The upcoming 2.3 version of Profiler includes support for the latest YARA engine. This new release is scheduled for the first week of January and it will include YARA on all supported platforms.
One inherent technical advantage of having YARA support in Profiler is that it will be possible to scan for YARA rules inside embedded files/objects, like files in a Zip archive, in a CHM file, in an OLEStream, streams in a PDF, etc.
The YARA engine itself has been compiled with all standard modules (except for cuckoo). Even the magic module is available, since libmagic is also supported by Profiler.
The initial YARA integration comes as a hook extension, an action and Python SDK support. The YARA Python support is the official one and differs from it only in the import statement. You can run existing YARA Python code without modification by using the following import syntax:
import Pro.yara as yara
So let’s start a YARA scan. To do that, we need to enable the YARA hook extension. On Windows remember to configure Python in case you haven’t yet, since all extensions have been written in it.
When a scan is started, a YARA settings dialog will show up.
This dialog lets us choose various settings including the type of rules to load.
There are four possibilities. A simple text field containing YARA rules, a plain text rules file, a compiled rules file or a custom expression which must eval to a valid Rules object.
The report settings specify how we will be alerted of matches. The ‘only matches’ option makes sure that only files (or their sub-files) with a match will be included in the final report. The ‘add to meta-data” option causes the matches to be visible as meta-data strings of a file. The ‘as threats’ option reports every match as a 100% risk threat. The ‘print to output’ option prints the matches to the output view.

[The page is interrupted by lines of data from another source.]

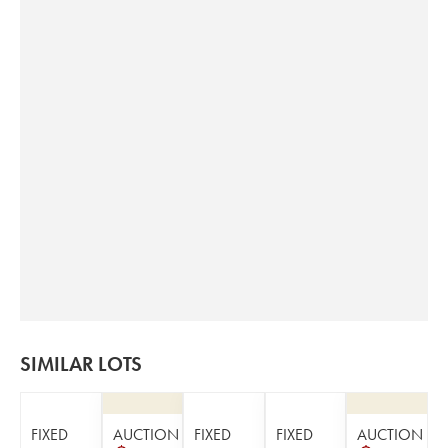
SIMILAR LOTS
FIXED
AUCTION
FIXED
FIXED
AUCTION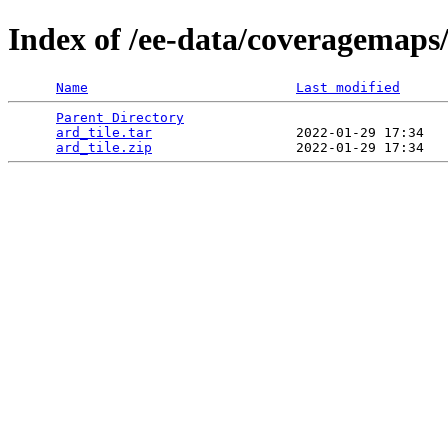
Index of /ee-data/coveragemaps/
Name
Last modified
Parent Directory
                                 
ard_tile.tar
                  2022-01-29 17:34   
ard_tile.zip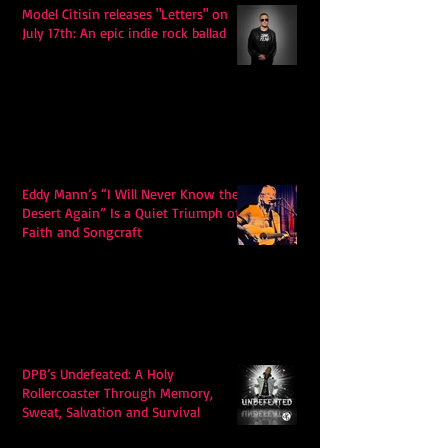
Model Citisin releases "Letters" on
July 17th: An epic indie rock ballad
Eddy Mann’s “I Will Never Know the
Desert Again” Is a Quiet Triumph of
Faith and Songcraft
DPB’s Undefeated: A Holy
Rollercoaster Through Memory,
Sweat, Salvation and Survival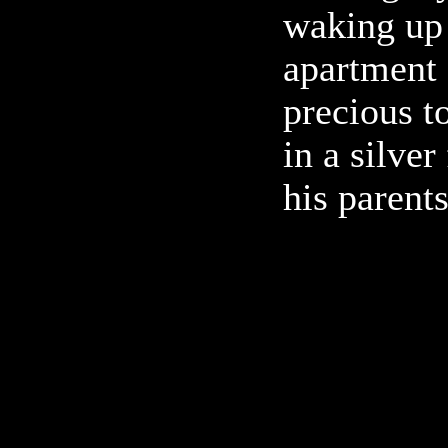
waking up 
apartment
precious t
in a silver
his parent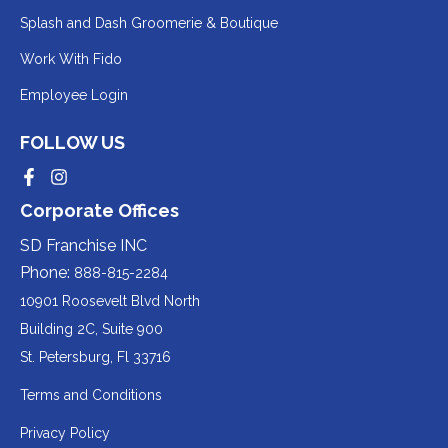
Redirecting
Splash and Dash Groomerie & Boutique
to
Redirecting
Work With Fido
a
to
Redirecting
Employee Login
third-
a
to
party
third-
FOLLOW US
a
website
party
third-
Redirecting
Redirecting
(opens
website
to
to
party
Corporate Offices
in
a
a
(opens
third-
third-
website
a
party
party
SD Franchise INC
in
website
website
(opens
new
(opens
(opens
Phone:
888-815-2284
a
in
in
in
tab).
a
a
new
10901 Roosevelt Blvd North
new
new
a
tab).
tab).
tab).
Building 2C, Suite 900
new
Redirecting
St. Petersburg, Fl 33716
tab).
to
Terms and Conditions
a
Privacy Policy
third-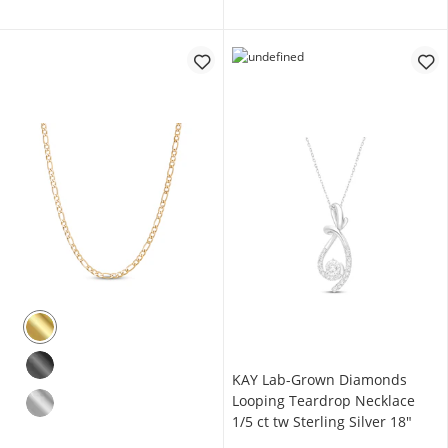
KAY Lab-Grown Diamonds
Looping Teardrop Necklace
1/5 ct tw Sterling Silver 18"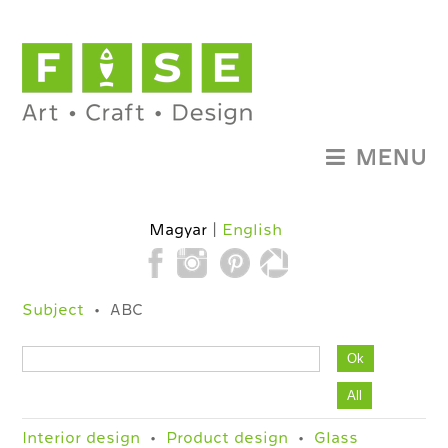
MENU
Magyar
English
Subject
ABC
Interior design
Product design
Glass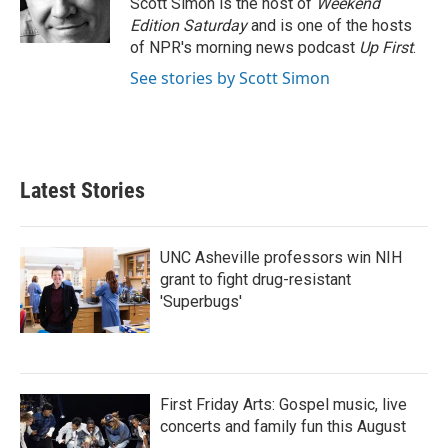
Scott Simon is the host of
Weekend
k
n
Edition Saturday
and is one of the hosts
of NPR's morning news podcast
Up First
.
See stories by Scott Simon
Latest Stories
UNC Asheville professors win NIH
grant to fight drug-resistant
'Superbugs'
First Friday Arts: Gospel music, live
concerts and family fun this August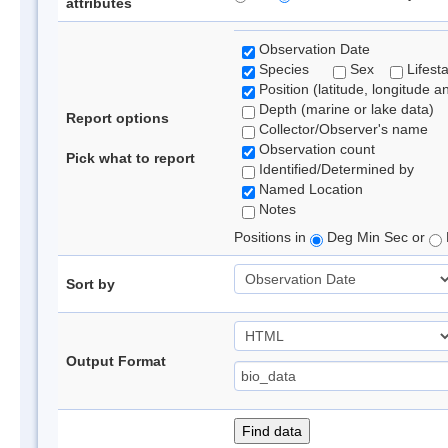
attributes
Observation Date
Species
Sex
Lifest
Position (latitude, longitude a
Depth (marine or lake data)
Report options
Collector/Observer's name
Observation count
Pick what to report
Identified/Determined by
Named Location
Notes
Positions in
Deg Min Sec or
Sort by
Output Format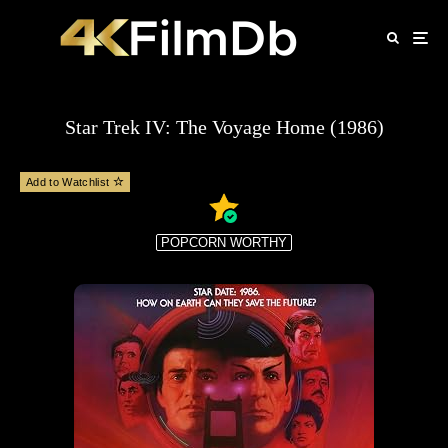
Star Trek IV: The Voyage Home (1986)
Add to Watchlist
POPCORN WORTHY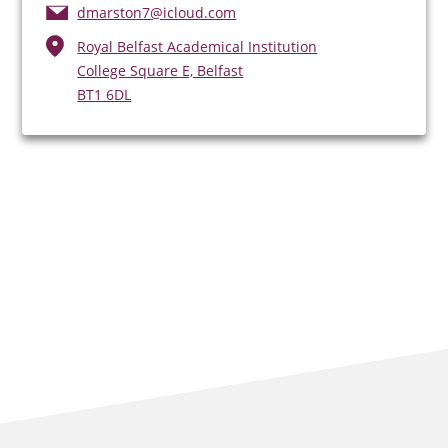
dmarston7@icloud.com
Royal Belfast Academical Institution
College Square E, Belfast
BT1 6DL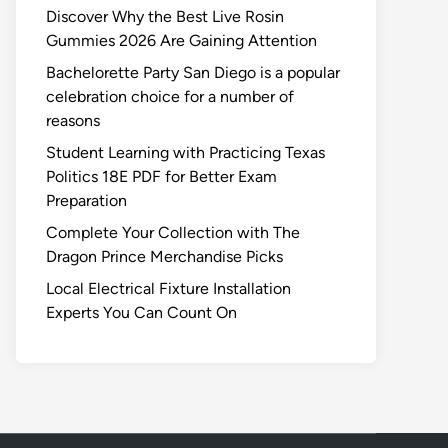
Discover Why the Best Live Rosin
Gummies 2026 Are Gaining Attention
Bachelorette Party San Diego is a popular
celebration choice for a number of
reasons
Student Learning with Practicing Texas
Politics 18E PDF for Better Exam
Preparation
Complete Your Collection with The
Dragon Prince Merchandise Picks
Local Electrical Fixture Installation
Experts You Can Count On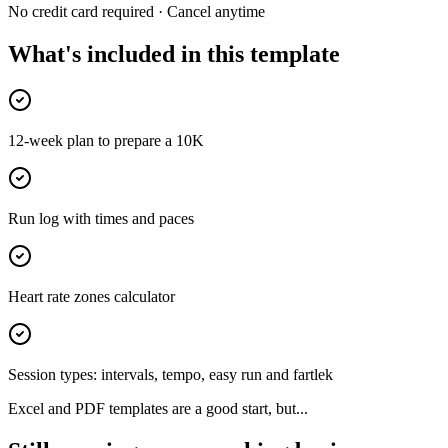
No credit card required · Cancel anytime
What's included in this template
12-week plan to prepare a 10K
Run log with times and paces
Heart rate zones calculator
Session types: intervals, tempo, easy run and fartlek
Excel and PDF templates are a good start, but...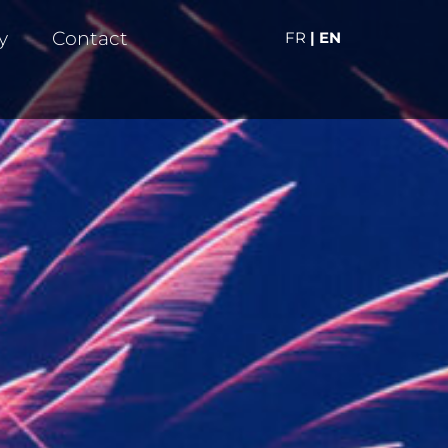
y
Contact
FR
| EN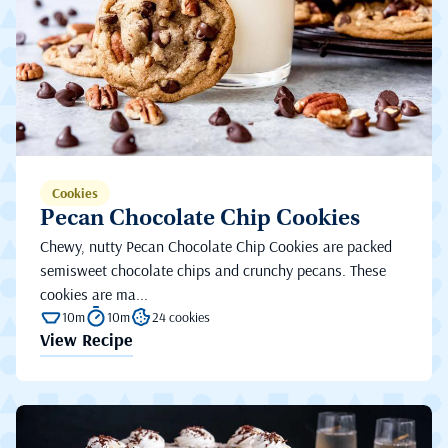
Cookies
Pecan Chocolate Chip Cookies
Chewy, nutty Pecan Chocolate Chip Cookies are packed
semisweet chocolate chips and crunchy pecans. These
cookies are ma...
10m
10m
24 cookies
View Recipe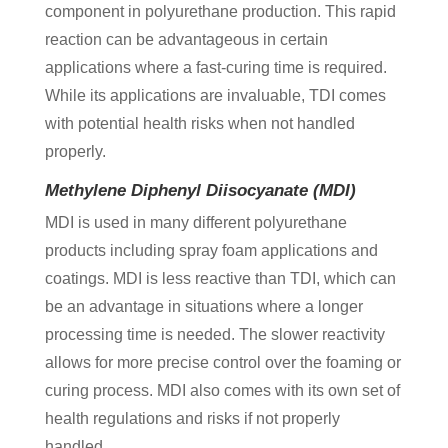
component in polyurethane production. This rapid
reaction can be advantageous in certain
applications where a fast-curing time is required.
While its applications are invaluable, TDI comes
with potential health risks when not handled
properly.
Methylene Diphenyl Diisocyanate (MDI)
MDI is used in many different polyurethane
products including spray foam applications and
coatings. MDI is less reactive than TDI, which can
be an advantage in situations where a longer
processing time is needed. The slower reactivity
allows for more precise control over the foaming or
curing process. MDI also comes with its own set of
health regulations and risks if not properly
handled.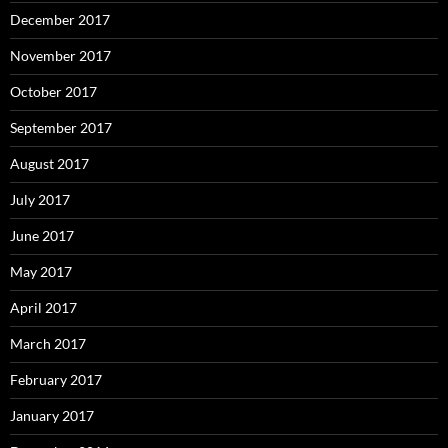
December 2017
November 2017
October 2017
September 2017
August 2017
July 2017
June 2017
May 2017
April 2017
March 2017
February 2017
January 2017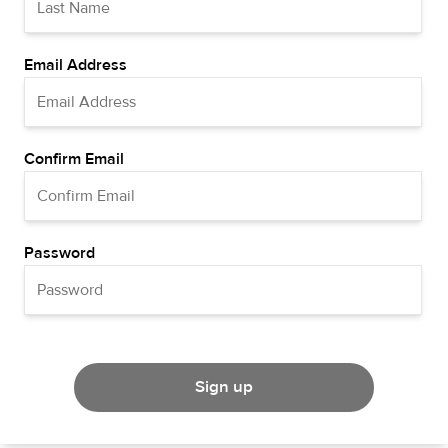
Email Address
Confirm Email
Password
Sign up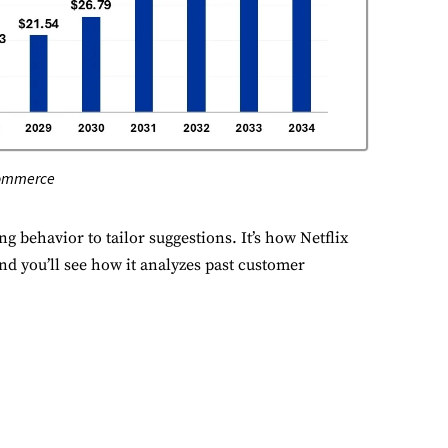
erformance
nitor site speed and errors.
dvertisement
levant ads and retargeting pixels.
commerce
hird Party
ternal services embedded on site.
 behavior to tailor suggestions. It’s how Netflix
 you’ll see how it analyzes past customer
Accept All
Save Preferences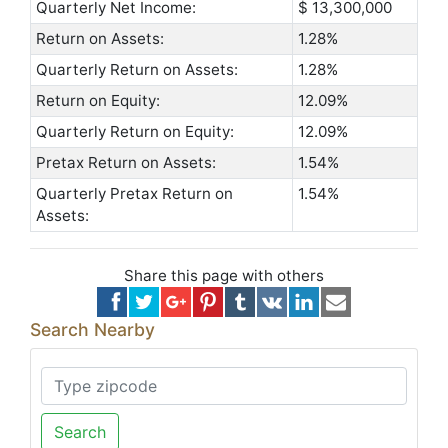
Quarterly Net Income:
$ 13,300,000
Return on Assets:
1.28%
Quarterly Return on Assets:
1.28%
Return on Equity:
12.09%
Quarterly Return on Equity:
12.09%
Pretax Return on Assets:
1.54%
Quarterly Pretax Return on
1.54%
Assets:
Share this page with others
Search Nearby
Search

Since we had the ‘only matches’ option enabled, we will find only matching files in our final report.
And since we had also the ‘to meta-data’ option enabled, we will see the matches when opening a file in the workspace.
The YARA scan functionality comes also as an action when we find ourselves in a hex view. You can either scan the whole hex data or select a range. Then press Ctrl+R to run an action and select ‘YARA scan’.
In this case we won’t be given report options, since the only thing which can be performed is to print out matches in the output view.
Like this:
Of course, all supported platforms come also with the official YARA command line utility.
Since this has been a customer request for quite some time, I think it will be appreciated by some of our users.